The Senate Rules Committee voted 9-7 along party lines in favor of the standing order resolution. It will move next to the full Senate for a vote, which Senate Majority Leader Charles Schumer, D-N.Y., has said will happen as soon as possible.

“If every one of us had the temerity, the recklessness to do what Sen. Tuberville has done, we’d have no military,” Schumer said at the hearing. “We need to get these military nominees confirmed ASAP for the sake of our national security. … The idea of blocking the confirmations of military officers to make a political statement has long been considered unthinkable.”

If passed in the Senate, the resolution would change the military nominee confirmation rules for the remainder of the 118th Congress, which will run until January 2025. It would allow the upper chamber to confirm almost 400 military nominations that Tuberville has been blocking since February.

“Improvise, adapt and overcome. That’s what we’re doing here today,” said Sen. Amy Klobuchar, D-Minn., the committee chairwoman. “We are here today because one of our colleagues continues to hold up the entire chain of military promotions. … This massive hold is hurting our military readiness and our national security.”

Tuberville, a freshman senator who was a college football coach before he was elected in 2020, has been blocking all military promotions to protest a new Pentagon policy that reimburses service members who travel to another state to receive reproductive care, including abortions. That policy is a response to several Republican-controlled states restricting or outlawing abortions after the Supreme Court in 2022 struck down a decades-old decision that made the procedure legal nationwide.

Traditionally, the Senate has confirmed large groups of military nominees by unanimous voice vote because it would take far too long to confirm the nominees one by one. Under Senate rules, the process can be held up if a single senator objects, which Tuberville has been doing each time the upper chamber has attempted to move forward with the promotions.
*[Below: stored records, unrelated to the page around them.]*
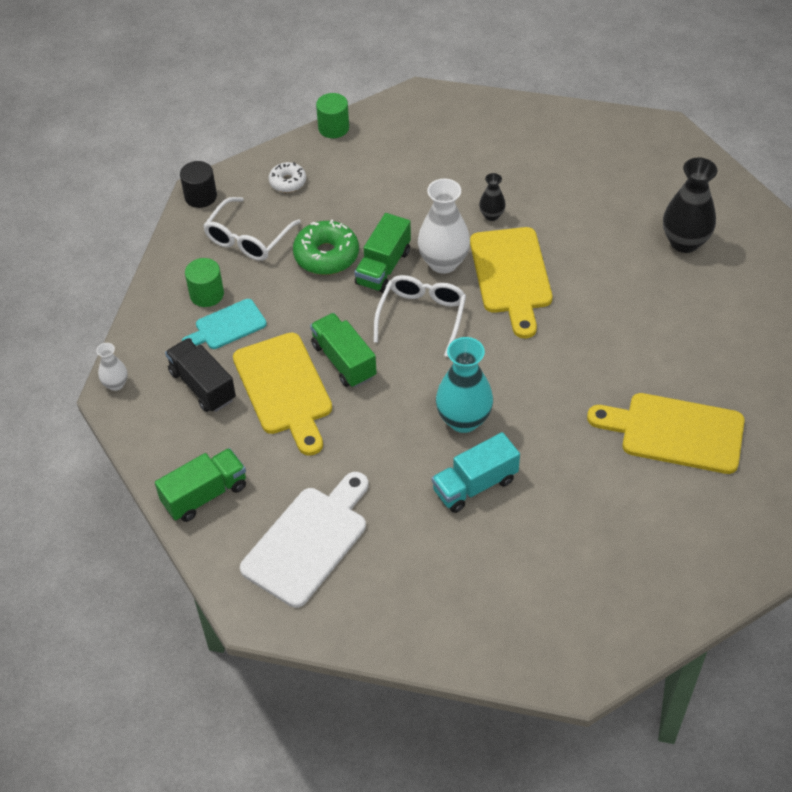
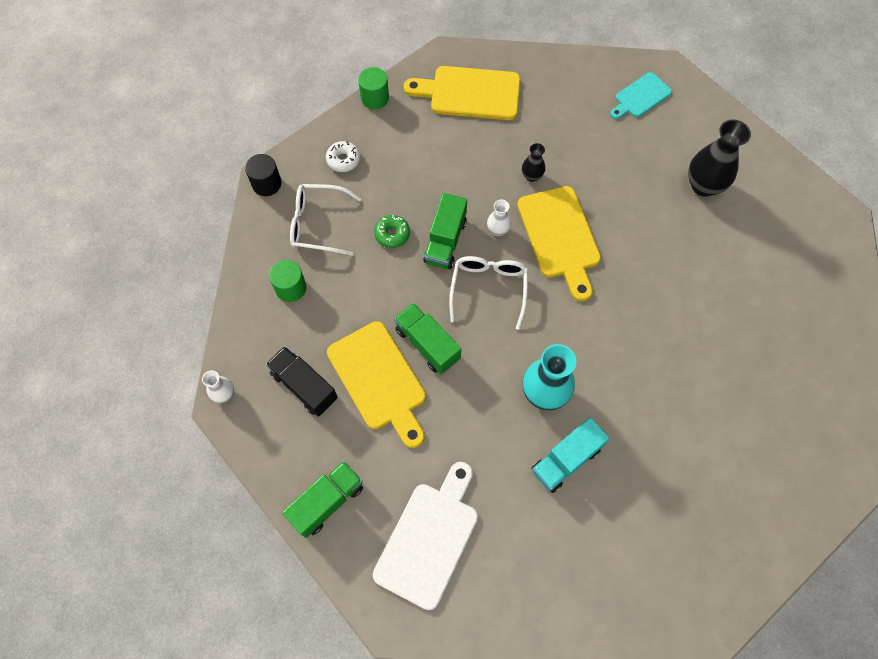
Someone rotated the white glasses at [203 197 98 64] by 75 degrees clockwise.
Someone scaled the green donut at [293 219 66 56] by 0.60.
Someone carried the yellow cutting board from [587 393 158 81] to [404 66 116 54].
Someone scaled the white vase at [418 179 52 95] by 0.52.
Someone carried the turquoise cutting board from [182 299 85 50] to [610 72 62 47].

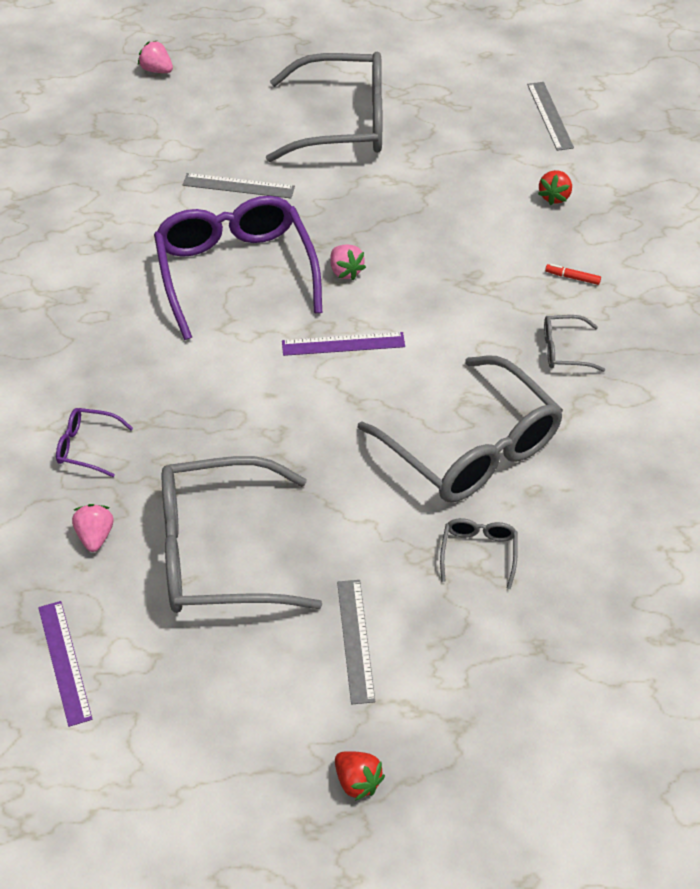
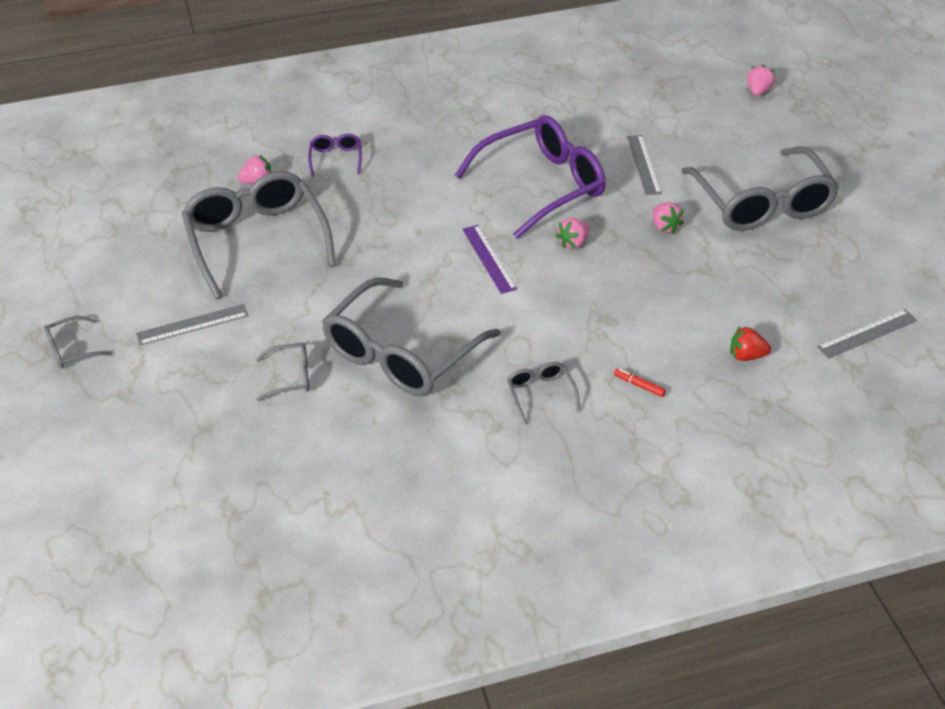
Someone swapped the red strawberry at [335 751 50 50] for the grey glasses at [44 316 68 52].
Someone rotated the red marker at [545 264 56 21] by 60 degrees counterclockwise.
Someone put down the pink strawberry at [652 202 32 32].
Someone took away the purple ruler at [38 601 54 126].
To get around the hold, Senate Democrats have held two sessions to confirm the most senior military leadership nominees individually, including Air Force Gen. Charles “CQ” Brown as chairman of the Joint Chiefs of Staff, Gen. Eric Smith as commandant of the Marine Corps, Adm. Lisa Franchetti as chief of naval operations, Gen. Randy George as Army chief of staff and Gen. David Allvin as Air Force chief of staff.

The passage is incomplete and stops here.